System requirements
Functional:
User should be able to register
User should be able to view another user
User should be able to follow another user
User should have a feed of the most popular tweets from the users it follows
User should be able to post a tweet
User should be able to delete a tweet
Tweets should support text and images
Non-Functional:
User should be highly available and have low latency
Capacity estimation
Assuming there are about 500 million customers and 100 million daily active users. Let's assume each customer tweets 5 times a day. We need to store 500 million tweets.
API design
We need the following APIs
- Open profile to open another user's profile or self
- create tweet to create a new tweet
- get feed to get feed from the user is following
- delete tweet to delete a tweet
- follow user to follow another user
- unfollow user to unfollow another user
Database design
For the user table, we will store the user id, users who follow the user, the people the user is following, the id of the tweets
For the tweets table we can store the id of the tweet, tweet message, the id of the image if available that can be used to retrieve from data store
High-level design
We should have a server that will handle the operations and database to store all the data of the tweets and users. In order to store the images we should use some sort of object store such as AWS S3
Request flows
For viewing another profile, we will have the server fetch all the tweets for the other users profile. After getting the tweets, the tweets will be looked up in the tweets database and returned back to the client
For following another user, the server will add the newly followed user to the current user's following list and the other's follower list. For unfollowing, we will remove instead
To post a tweet, the server will create a 10 digit unique id using base62 encoding which include all alphanumerics and store it into the tweets database with the id, image object id (if available) and message. For the user, we will also append to the tweets id list. If the tweet contains an image, it will be uploaded to the datastore and store the id of the uploaded image into the tweet's database
Detailed component design
Trade offs/Tech choices
Because we have so many relationships among the database tables, we should opt to use a relational database such as AWS RDS or MySQL or PostgreSQL
Failure scenarios/bottlenecks
One of the main failure scenarios is if a single server gets all the traffic. In order to avoid such failure case, we will include load balancers to evenly distribute the traffic to the servers.
A second bottleneck is database and attempting to access the database with limited connections available.
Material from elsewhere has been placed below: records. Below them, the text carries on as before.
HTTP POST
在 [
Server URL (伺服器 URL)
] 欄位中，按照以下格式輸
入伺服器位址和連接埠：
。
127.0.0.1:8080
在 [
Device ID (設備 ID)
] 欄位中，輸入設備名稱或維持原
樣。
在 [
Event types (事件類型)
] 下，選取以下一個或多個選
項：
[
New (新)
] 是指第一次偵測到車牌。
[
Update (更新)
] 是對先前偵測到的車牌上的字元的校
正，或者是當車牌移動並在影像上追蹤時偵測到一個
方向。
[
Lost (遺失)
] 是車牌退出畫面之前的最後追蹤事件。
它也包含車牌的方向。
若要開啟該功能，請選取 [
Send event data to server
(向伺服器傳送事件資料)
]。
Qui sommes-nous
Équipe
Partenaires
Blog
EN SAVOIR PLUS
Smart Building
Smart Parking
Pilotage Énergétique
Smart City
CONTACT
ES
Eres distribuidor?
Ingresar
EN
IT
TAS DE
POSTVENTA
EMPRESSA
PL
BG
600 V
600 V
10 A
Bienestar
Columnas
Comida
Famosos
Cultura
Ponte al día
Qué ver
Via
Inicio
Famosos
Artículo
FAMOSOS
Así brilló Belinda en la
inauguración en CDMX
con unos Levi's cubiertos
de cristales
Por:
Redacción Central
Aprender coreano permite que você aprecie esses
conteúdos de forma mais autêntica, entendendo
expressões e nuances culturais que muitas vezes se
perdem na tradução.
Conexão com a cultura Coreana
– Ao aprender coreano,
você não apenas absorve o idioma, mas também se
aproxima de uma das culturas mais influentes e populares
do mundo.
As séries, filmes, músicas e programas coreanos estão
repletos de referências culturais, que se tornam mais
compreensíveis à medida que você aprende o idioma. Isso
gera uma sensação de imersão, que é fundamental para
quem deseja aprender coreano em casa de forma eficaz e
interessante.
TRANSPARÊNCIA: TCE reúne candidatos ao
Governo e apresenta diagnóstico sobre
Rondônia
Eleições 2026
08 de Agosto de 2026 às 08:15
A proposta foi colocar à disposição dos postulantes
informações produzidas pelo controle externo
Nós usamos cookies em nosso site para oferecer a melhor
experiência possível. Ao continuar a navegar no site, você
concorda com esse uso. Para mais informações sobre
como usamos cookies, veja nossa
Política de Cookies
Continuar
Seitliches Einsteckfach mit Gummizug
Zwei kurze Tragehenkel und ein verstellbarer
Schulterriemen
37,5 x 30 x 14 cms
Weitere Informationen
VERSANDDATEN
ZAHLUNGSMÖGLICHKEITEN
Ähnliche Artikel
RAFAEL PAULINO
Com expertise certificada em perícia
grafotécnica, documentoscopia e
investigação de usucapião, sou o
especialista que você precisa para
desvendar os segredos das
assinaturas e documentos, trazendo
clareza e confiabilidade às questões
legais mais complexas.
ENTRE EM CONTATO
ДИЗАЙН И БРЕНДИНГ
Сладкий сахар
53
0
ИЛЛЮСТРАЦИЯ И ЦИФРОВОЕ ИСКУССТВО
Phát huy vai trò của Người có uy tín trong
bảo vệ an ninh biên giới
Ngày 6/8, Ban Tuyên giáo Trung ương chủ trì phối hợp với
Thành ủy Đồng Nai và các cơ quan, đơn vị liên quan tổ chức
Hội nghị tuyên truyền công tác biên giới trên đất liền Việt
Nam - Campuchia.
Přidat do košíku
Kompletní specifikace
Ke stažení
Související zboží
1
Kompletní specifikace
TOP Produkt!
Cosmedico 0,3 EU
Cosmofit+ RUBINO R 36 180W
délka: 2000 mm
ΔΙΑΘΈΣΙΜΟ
In order to scale the database horizontally, we can use database replication. the databases will have a master-slave relationship where the reads can happen in any database while the writes only happen to the master databases that will take care of replicating the data to the slaves
Another bottleneck is latency when loading images or tweets. In order to get images quickly from the object store, we can use a CDN for the customer to be able to retrieve the images from whichever edge server they are closest to. For general latency when fetching images, we can have a cache for tweets
Future improvements
We can add logs and metrics for any time an operation fails in order to track failures.